------ Extrait du texte

Les comportements des consommateurs, et des marques, évoluent très vite. Le gaspillage est de moins en moins accepté. Hier, des produits avec de petits défauts, des emballages abîmés ou des dates courtes de consommation pouvaient être retirés du marché. Aujourd’hui, les marques les remettent en vente en toute transparence. Mobilier, mode, alimentation… Tous les secteurs sont concernés. Illustrations.

1Miliboo développe une filière de produits reconditionnés

Une rayure, un léger impact, une petite tache… Que faire des meubles neufs abîmés lors de leur passage dans les stocks ou suite à un retour client ? « Traditionnellement, il est impossible de réinjecter ces produits dans le réseau de commercialisation, explique dans l’émission Innover pour le commerce le PDG et fondateur de Miliboo Guillaume Lachenal. Ils sont soit détruits et recyclés s’ils sont endommagés, soit écoulés sur des réseaux de déstockage. Le flux de produits n’est pas optimisé. Ils disparaissent de notre circuit client alors que notre consommateur est peut-être preneur de ces produits. »

Le site de vente de mobilier en ligne vient de décider de rompre avec ces pratiques peu écologiques : Miliboo lance en ce début d’année le programme « Reconditionné » afin de remettre en état les meubles endommagés et de leur donner une seconde vie. « Leur traitement est réalisé au siège de Miliboo, situé à Chavanod, près d’Annecy (74) », précise Ecommercemag.fr. Après réparation, les meubles sont réemballés et stockés sur place afin d’éviter des coûts et impacts supplémentaires liés au transport et au stockage.

------------
------ Données présentées

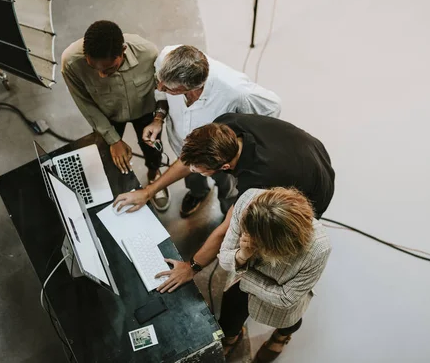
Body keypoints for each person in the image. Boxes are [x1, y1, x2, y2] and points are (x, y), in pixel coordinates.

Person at [113, 113, 335, 292]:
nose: (189, 171)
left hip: (312, 188)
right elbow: (187, 160)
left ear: (224, 168)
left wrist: (191, 268)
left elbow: (225, 230)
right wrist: (148, 191)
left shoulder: (256, 183)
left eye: (196, 170)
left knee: (264, 230)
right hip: (306, 148)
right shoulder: (224, 127)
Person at [140, 45, 281, 215]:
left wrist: (230, 143)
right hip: (181, 146)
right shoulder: (166, 58)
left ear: (192, 87)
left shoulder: (236, 92)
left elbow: (272, 109)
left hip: (219, 160)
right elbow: (160, 90)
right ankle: (198, 193)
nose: (161, 88)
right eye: (159, 80)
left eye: (169, 89)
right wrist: (158, 118)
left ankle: (228, 211)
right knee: (192, 177)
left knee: (228, 189)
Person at [60, 20, 169, 208]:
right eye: (94, 69)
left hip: (144, 111)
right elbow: (85, 102)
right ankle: (117, 187)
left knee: (152, 149)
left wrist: (158, 118)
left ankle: (154, 174)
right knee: (107, 154)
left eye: (109, 68)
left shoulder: (148, 53)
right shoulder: (71, 63)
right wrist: (113, 140)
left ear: (123, 50)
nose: (101, 75)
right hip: (105, 115)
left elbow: (163, 88)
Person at [217, 187, 331, 362]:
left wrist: (242, 272)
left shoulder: (318, 248)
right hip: (242, 282)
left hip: (278, 297)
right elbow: (225, 260)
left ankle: (281, 336)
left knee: (290, 322)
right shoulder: (248, 201)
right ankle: (231, 338)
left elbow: (286, 298)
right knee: (228, 318)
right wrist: (242, 255)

------------

■ **Étude du document**
**1)** D'après l'extrait sur les produits reconditionnés, où les meubles endommagés de Miliboo sont-ils traités ?
**2)** Indiquez si chacune des affirmations suivantes est conforme à l'extrait sur les produits reconditionnés, en citant les mots décisifs du texte.
(a) Le programme lancé par Miliboo porte le nom « Reconditionné ».
(b) Après réparation, les meubles sont stockés dans un entrepôt éloigné du siège.
(c) Seul le secteur du mobilier est concerné par la remise en vente de produits imparfaits.
**3)** Poursuivez la rédaction de l'extrait sur les produits reconditionnés à partir de l'endroit où il s'arrête.
Ces données n'ont aucun rapport avec l'extrait sur les produits reconditionnés.

■ **Corrigé détaillé**
**1)** Au siège de Miliboo, situé à Chavanod, près d'Annecy (74).

**2)**
(a) Oui : « Miliboo lance en ce début d’année le programme « Reconditionné » ».
(b) Non : « les meubles sont réemballés et stockés sur place ».
(c) Non : « Tous les secteurs sont concernés. »

**3)**
Miliboo a toutefois choisi de ne pas faire de cette offre reconditionnée une clé d’entrée sur son site (elle n’est pas proposée dans un onglet dédié, par exemple). L’internaute la découvre une fois qu’il a sélectionné un article : la fiche produit stipule alors si le meuble est disponible en version reconditionnée. La démarche est totalement transparente pour le client qui est informé des éventuels défauts toujours visibles, et qui bénéficie d’une réduction en fonction de l’état du meuble. Miliboo veut ainsi donner un coup de pouce aux internautes qui hésitent à passer commande. 

2Nordstrom ouvre un magasin de « re-commerce » alimenté par les articles retournés

Aux États-Unis, l’enseigne de grands magasins Nordstrom (comparable aux Galeries Lafayette) est confrontée au même défi que Miliboo : remettre dans le circuit de vente des articles retournés par les clients. « 41 % des consommateurs achètent plusieurs versions d’un produit pour l’essayer avec l’intention de le renvoyer », décrit le site Maddyness. « Selon les secteurs, le taux de retour varie de 10 % à 40 %, voire plus dans la mode et les chaussures », confirme Marie Chaudy, responsable marketing chez Reversio, une startup spécialisée dans la gestion des retours produits. Mais seule une très faible partie de la marchandise retournée est effectivement remise en vente, l’essentiel est bradé à des déstockeurs, donné à des associations de charité, parfois même détruit (une pratique qui sera interdite en France à partir de 2022).

Nordstrom vient de créer son propre circuit de distribution pour donner une nouvelle chance à ces produits retournés ou endommagés. L’initiative baptisée See You Tomorrow se présente comme « une nouvelle expérience de re-commerce ». Concrètement, il s’agit d’un magasin d’articles d’occasion, à la fois online et physique (dans le tout nouveau flagship de Nordstrom à New York), où les consommateurs pourront revendre leurs vêtements. Mais la première source d’approvisionnement vient pour l’instant des articles retournés par les clients et de la marchandise endommagée ou avec un défaut qui n’a pu être mise en rayon.

Évitant le gaspillage, See You Tomorrow permet aussi à Nordstrom de proposer à des prix plus raisonnables des articles de designer. Le site Green Matters a par exemple repéré des sneakers vegan Stella McCartney à 166 $, au lieu de 685 $, leur prix habituel.

3Figaret met en vente ses chemises « imparfaites »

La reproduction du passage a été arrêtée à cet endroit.